Data records Block Start

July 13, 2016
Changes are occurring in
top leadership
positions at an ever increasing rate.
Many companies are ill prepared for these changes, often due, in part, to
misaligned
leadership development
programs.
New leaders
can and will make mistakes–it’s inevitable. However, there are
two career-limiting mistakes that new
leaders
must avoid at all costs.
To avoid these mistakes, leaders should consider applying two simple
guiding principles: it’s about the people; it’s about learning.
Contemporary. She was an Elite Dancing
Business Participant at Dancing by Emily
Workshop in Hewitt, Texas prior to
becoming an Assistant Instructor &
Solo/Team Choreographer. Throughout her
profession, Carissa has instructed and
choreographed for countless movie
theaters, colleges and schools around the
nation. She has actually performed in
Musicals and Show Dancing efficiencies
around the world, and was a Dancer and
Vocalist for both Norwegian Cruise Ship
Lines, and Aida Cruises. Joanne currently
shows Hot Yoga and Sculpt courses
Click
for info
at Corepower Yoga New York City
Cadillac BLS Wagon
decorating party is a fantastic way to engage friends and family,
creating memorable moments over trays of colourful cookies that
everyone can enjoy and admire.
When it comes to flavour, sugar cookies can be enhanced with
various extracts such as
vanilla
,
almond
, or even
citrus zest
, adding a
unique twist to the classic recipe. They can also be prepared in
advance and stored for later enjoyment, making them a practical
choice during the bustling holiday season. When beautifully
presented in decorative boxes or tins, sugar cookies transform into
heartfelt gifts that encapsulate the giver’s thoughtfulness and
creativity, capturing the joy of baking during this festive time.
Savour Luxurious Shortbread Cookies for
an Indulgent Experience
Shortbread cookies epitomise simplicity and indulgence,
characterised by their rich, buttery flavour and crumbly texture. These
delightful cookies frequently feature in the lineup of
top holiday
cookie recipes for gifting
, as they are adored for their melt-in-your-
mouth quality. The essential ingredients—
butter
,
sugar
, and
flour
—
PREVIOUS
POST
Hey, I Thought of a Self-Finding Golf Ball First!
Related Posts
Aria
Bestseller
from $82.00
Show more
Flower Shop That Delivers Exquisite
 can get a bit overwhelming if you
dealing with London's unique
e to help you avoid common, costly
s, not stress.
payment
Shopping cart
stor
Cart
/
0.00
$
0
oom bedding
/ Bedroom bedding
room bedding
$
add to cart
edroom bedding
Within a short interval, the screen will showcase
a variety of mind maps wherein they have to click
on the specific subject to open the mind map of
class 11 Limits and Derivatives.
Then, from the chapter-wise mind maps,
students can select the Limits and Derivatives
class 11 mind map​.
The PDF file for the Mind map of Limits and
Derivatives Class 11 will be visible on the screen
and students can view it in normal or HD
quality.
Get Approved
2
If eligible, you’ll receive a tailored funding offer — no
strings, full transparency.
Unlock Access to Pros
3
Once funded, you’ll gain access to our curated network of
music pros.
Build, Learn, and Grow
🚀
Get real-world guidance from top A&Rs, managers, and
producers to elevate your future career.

Data records Block End

Instructions for the task
Quote each line of the data above exactly as written.

Final answer
July 13, 2016
Changes are occurring in
top leadership
positions at an ever increasing rate.
Many companies are ill prepared for these changes, often due, in part, to
misaligned
leadership development
programs.
New leaders
can and will make mistakes–it’s inevitable. However, there are
two career-limiting mistakes that new
leaders
must avoid at all costs.
To avoid these mistakes, leaders should consider applying two simple
guiding principles: it’s about the people; it’s about learning.
Contemporary. She was an Elite Dancing
Business Participant at Dancing by Emily
Workshop in Hewitt, Texas prior to
becoming an Assistant Instructor &
Solo/Team Choreographer. Throughout her
profession, Carissa has instructed and
choreographed for countless movie
theaters, colleges and schools around the
nation. She has actually performed in
Musicals and Show Dancing efficiencies
around the world, and was a Dancer and
Vocalist for both Norwegian Cruise Ship
Lines, and Aida Cruises. Joanne currently
shows Hot Yoga and Sculpt courses
Click
for info
at Corepower Yoga New York City
Cadillac BLS Wagon
decorating party is a fantastic way to engage friends and family,
creating memorable moments over trays of colourful cookies that
everyone can enjoy and admire.
When it comes to flavour, sugar cookies can be enhanced with
various extracts such as
vanilla
,
almond
, or even
citrus zest
, adding a
unique twist to the classic recipe. They can also be prepared in
advance and stored for later enjoyment, making them a practical
choice during the bustling holiday season. When beautifully
presented in decorative boxes or tins, sugar cookies transform into
heartfelt gifts that encapsulate the giver’s thoughtfulness and
creativity, capturing the joy of baking during this festive time.
Savour Luxurious Shortbread Cookies for
an Indulgent Experience
Shortbread cookies epitomise simplicity and indulgence,
characterised by their rich, buttery flavour and crumbly texture. These
delightful cookies frequently feature in the lineup of
top holiday
cookie recipes for gifting
, as they are adored for their melt-in-your-
mouth quality. The essential ingredients—
butter
,
sugar
, and
flour
—
PREVIOUS
POST
Hey, I Thought of a Self-Finding Golf Ball First!
Related Posts
Aria
Bestseller
from $82.00
Show more
Flower Shop That Delivers Exquisite
 can get a bit overwhelming if you
dealing with London's unique
e to help you avoid common, costly
s, not stress.
payment
Shopping cart
stor
Cart
/
0.00
$
0
oom bedding
/ Bedroom bedding
room bedding
$
add to cart
edroom bedding
Within a short interval, the screen will showcase
a variety of mind maps wherein they have to click
on the specific subject to open the mind map of
class 11 Limits and Derivatives.
Then, from the chapter-wise mind maps,
students can select the Limits and Derivatives
class 11 mind map​.
The PDF file for the Mind map of Limits and
Derivatives Class 11 will be visible on the screen
and students can view it in normal or HD
quality.
Get Approved
2
If eligible, you’ll receive a tailored funding offer — no
strings, full transparency.
Unlock Access to Pros
3
Once funded, you’ll gain access to our curated network of
music pros.
Build, Learn, and Grow
🚀
Get real-world guidance from top A&Rs, managers, and
producers to elevate your future career.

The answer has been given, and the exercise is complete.